§ **What the exercise asks**
Copy each of the following lines word for word, keeping them in the same order.
-- Material supplied start --
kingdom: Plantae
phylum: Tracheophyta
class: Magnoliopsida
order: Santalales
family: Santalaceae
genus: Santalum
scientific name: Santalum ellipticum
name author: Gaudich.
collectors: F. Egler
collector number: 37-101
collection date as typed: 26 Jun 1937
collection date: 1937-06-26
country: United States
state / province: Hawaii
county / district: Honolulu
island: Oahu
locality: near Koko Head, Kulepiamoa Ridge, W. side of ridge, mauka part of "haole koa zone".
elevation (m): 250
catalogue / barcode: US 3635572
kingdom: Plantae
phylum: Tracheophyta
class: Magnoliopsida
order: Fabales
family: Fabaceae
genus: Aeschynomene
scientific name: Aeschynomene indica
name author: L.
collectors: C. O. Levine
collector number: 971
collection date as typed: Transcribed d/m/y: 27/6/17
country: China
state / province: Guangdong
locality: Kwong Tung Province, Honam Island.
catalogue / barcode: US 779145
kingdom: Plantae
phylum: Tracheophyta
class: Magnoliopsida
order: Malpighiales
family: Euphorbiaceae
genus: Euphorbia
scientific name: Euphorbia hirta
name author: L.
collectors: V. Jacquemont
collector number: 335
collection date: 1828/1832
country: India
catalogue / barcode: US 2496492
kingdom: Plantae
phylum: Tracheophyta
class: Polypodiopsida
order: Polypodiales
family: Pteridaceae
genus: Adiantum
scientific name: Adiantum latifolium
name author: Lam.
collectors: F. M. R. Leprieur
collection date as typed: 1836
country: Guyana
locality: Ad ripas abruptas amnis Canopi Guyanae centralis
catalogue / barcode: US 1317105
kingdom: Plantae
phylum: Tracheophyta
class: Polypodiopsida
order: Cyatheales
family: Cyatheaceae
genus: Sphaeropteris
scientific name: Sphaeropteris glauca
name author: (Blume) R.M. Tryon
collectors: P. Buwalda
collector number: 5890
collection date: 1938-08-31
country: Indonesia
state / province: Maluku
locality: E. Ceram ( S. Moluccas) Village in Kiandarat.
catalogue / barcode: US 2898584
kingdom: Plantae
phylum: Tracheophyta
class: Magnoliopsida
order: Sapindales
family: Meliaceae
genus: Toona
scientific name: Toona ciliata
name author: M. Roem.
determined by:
-- Material supplied end --
§ **Finished task**
kingdom: Plantae
phylum: Tracheophyta
class: Magnoliopsida
order: Santalales
family: Santalaceae
genus: Santalum
scientific name: Santalum ellipticum
name author: Gaudich.
collectors: F. Egler
collector number: 37-101
collection date as typed: 26 Jun 1937
collection date: 1937-06-26
country: United States
state / province: Hawaii
county / district: Honolulu
island: Oahu
locality: near Koko Head, Kulepiamoa Ridge, W. side of ridge, mauka part of "haole koa zone".
elevation (m): 250
catalogue / barcode: US 3635572
kingdom: Plantae
phylum: Tracheophyta
class: Magnoliopsida
order: Fabales
family: Fabaceae
genus: Aeschynomene
scientific name: Aeschynomene indica
name author: L.
collectors: C. O. Levine
collector number: 971
collection date as typed: Transcribed d/m/y: 27/6/17
country: China
state / province: Guangdong
locality: Kwong Tung Province, Honam Island.
catalogue / barcode: US 779145
kingdom: Plantae
phylum: Tracheophyta
class: Magnoliopsida
order: Malpighiales
family: Euphorbiaceae
genus: Euphorbia
scientific name: Euphorbia hirta
name author: L.
collectors: V. Jacquemont
collector number: 335
collection date: 1828/1832
country: India
catalogue / barcode: US 2496492
kingdom: Plantae
phylum: Tracheophyta
class: Polypodiopsida
order: Polypodiales
family: Pteridaceae
genus: Adiantum
scientific name: Adiantum latifolium
name author: Lam.
collectors: F. M. R. Leprieur
collection date as typed: 1836
country: Guyana
locality: Ad ripas abruptas amnis Canopi Guyanae centralis
catalogue / barcode: US 1317105
kingdom: Plantae
phylum: Tracheophyta
class: Polypodiopsida
order: Cyatheales
family: Cyatheaceae
genus: Sphaeropteris
scientific name: Sphaeropteris glauca
name author: (Blume) R.M. Tryon
collectors: P. Buwalda
collector number: 5890
collection date: 1938-08-31
country: Indonesia
state / province: Maluku
locality: E. Ceram ( S. Moluccas) Village in Kiandarat.
catalogue / barcode: US 2898584
kingdom: Plantae
phylum: Tracheophyta
class: Magnoliopsida
order: Sapindales
family: Meliaceae
genus: Toona
scientific name: Toona ciliata
name author: M. Roem.
determined by:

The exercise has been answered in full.